The Next Step: il prossimo passo sarà?

Il mio e-shop nasce per colmare un gap che in Italia ancora non c’è: vorrei occuparmi non solo di persone cisgender (donne e uomini, gli uomini in particolare hanno bisogno non solo di rompere qualche tabù ma soprattutto di educarsi alla sessualità e di ricevere informazioni corrette, senza pregiudizi) ma vorrei riuscire a lavorare anche con persone transgender. Nel mondo ci sono pochissimi prodotti pensati per corpi di persone in transizione, purtroppo non si parla infatti molto di sessualità trans. I prodotti sono testati e studiati solo per corpi cisgender, le ricerche parlano di cosa preferiscono le donne da sole, le donne in coppia, gli uomini in coppia ecc. Nessuno però si è mai occupato fino ad ora di quali sex toys meglio si adattano a corpi in transizione. Sto portando avanti una ricerca con il prof. Prunas e Annalisa Anzani presso l’Università Bicocca di Milano per avere informazioni dirette dalle persone transgender per capire quali sex toys utilizzare per evitare disagi o problemi e provare piacere.

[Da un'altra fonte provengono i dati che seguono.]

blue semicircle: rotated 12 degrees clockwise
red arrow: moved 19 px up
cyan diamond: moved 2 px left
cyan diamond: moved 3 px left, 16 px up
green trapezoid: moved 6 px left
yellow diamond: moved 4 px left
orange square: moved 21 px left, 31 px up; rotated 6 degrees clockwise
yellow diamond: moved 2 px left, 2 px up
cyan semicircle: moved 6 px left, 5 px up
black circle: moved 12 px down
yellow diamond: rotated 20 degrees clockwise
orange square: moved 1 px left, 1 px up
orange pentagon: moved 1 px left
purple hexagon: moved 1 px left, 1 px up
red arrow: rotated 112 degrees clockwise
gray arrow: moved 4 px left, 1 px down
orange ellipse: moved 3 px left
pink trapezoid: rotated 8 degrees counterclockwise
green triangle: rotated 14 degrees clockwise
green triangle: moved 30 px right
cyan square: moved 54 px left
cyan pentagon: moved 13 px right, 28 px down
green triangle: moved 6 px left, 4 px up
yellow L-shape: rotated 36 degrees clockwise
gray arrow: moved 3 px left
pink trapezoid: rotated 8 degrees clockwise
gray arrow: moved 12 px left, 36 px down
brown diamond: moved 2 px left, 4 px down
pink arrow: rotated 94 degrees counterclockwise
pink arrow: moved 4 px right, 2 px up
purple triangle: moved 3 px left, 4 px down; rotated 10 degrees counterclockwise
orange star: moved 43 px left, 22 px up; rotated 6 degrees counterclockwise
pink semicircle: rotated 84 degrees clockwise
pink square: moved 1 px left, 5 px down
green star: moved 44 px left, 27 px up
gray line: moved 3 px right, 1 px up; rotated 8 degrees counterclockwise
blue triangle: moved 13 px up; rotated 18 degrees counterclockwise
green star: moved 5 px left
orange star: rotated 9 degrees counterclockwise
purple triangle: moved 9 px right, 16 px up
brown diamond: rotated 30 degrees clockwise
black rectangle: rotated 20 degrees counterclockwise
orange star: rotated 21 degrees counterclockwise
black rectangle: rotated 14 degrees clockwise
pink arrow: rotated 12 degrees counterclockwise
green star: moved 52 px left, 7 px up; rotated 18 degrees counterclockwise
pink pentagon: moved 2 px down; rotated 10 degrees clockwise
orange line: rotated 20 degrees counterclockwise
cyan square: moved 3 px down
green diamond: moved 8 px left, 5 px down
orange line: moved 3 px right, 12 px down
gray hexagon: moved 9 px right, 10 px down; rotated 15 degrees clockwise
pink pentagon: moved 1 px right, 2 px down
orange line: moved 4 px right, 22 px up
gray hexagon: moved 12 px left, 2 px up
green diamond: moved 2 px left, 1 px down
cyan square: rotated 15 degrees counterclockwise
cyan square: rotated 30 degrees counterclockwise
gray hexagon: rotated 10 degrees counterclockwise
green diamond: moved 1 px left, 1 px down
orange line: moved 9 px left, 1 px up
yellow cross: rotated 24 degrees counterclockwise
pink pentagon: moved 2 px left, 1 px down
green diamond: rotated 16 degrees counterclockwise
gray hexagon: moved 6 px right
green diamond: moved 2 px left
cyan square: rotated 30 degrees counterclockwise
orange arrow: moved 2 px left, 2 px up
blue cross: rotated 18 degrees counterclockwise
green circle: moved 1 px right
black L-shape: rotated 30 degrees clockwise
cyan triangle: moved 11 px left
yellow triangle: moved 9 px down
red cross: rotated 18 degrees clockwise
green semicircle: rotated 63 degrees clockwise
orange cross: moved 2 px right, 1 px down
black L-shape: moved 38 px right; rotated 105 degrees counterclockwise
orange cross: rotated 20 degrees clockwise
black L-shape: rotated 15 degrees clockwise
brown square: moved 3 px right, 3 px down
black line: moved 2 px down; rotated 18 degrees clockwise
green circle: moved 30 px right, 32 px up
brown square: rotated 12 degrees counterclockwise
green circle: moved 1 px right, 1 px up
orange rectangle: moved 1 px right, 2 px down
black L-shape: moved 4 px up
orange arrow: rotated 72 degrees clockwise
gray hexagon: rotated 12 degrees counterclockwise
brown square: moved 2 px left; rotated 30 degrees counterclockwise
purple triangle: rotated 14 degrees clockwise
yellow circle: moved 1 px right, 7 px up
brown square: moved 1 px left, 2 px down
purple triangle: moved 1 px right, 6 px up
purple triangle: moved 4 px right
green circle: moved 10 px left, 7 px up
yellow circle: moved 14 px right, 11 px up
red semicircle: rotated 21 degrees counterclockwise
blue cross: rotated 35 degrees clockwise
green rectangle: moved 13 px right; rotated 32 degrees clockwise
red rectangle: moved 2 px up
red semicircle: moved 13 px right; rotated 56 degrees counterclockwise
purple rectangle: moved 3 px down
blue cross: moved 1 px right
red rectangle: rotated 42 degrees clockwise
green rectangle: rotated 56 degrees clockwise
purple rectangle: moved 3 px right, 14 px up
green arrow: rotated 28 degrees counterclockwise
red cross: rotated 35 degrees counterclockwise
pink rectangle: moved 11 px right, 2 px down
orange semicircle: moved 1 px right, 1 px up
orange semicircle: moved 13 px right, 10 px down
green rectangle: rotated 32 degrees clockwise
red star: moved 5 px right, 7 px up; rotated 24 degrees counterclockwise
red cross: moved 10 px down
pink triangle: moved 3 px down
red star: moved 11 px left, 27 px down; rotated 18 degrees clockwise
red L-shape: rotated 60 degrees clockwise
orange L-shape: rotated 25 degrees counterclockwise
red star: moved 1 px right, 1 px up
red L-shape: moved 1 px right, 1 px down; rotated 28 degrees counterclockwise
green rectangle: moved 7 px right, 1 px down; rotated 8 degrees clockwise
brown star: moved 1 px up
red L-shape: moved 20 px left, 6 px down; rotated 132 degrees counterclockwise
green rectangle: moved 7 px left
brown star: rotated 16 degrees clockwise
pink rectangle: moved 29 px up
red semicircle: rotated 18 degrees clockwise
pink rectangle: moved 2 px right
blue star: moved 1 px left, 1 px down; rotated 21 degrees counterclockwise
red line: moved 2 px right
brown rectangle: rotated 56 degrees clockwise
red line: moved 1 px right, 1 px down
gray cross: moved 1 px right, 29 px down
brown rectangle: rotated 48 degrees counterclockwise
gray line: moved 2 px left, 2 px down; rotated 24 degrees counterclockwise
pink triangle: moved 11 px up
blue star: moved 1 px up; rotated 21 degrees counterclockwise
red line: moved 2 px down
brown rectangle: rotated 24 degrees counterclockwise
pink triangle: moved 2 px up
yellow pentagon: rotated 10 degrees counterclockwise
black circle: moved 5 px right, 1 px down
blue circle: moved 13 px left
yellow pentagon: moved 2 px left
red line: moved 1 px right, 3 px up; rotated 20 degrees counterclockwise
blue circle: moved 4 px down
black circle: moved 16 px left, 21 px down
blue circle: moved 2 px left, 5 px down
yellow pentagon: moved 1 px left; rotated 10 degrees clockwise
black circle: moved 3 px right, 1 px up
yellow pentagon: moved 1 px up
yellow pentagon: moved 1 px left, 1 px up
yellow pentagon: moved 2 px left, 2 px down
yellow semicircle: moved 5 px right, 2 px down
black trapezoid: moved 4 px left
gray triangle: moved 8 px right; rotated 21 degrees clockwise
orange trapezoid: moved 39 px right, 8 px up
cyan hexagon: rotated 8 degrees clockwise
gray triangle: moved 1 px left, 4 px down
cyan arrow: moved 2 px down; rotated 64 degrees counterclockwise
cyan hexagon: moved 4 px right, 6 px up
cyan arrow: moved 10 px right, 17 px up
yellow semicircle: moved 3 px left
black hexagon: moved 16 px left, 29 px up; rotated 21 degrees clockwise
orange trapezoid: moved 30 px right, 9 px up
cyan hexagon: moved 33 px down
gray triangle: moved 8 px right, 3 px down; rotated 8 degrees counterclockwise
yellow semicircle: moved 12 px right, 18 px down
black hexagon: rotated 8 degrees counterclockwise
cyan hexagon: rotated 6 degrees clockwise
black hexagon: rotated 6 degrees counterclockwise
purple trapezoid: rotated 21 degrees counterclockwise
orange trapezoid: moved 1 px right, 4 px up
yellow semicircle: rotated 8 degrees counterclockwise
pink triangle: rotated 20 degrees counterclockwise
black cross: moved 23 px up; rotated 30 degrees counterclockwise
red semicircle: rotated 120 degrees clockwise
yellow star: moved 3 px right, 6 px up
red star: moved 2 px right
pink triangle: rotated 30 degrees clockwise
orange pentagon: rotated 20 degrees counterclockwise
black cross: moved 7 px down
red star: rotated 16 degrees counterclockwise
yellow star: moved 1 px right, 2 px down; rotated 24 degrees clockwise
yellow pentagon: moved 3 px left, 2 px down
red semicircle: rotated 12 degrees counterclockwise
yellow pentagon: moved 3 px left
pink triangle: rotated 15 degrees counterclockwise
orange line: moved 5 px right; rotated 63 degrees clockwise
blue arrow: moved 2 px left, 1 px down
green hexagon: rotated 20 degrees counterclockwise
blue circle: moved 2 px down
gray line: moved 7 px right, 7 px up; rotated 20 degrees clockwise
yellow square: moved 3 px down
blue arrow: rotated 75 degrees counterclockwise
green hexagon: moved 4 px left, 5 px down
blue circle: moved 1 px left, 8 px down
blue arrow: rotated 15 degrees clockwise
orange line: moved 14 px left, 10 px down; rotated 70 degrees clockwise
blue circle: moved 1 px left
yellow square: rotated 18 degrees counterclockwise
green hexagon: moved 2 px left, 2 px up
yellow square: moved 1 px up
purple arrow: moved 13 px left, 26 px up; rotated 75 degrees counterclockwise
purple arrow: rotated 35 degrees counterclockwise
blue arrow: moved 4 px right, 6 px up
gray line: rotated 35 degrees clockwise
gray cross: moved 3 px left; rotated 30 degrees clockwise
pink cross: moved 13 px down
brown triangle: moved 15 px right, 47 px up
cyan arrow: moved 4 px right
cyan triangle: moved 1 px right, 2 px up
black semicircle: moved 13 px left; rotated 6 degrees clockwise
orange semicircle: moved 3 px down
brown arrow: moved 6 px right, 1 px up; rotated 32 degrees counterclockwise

Noi siamo un po’ sognatrici…Un desiderio/sogno per il futuro?

Mi piacerebbe vivere in un mondo in cui parlare di sessualità sia come scegliere il ristorante dove andare a mangiare il sabato sera. Sdoganare completamente tutto il castello costruito in anni e anni di patriarcato dovrebbe essere un obiettivo per raggiungere il benessere generale di una persona, attraverso la consapevolezza, la conoscenza e la rivendicazione del diritto al proprio corpo e al proprio piacere.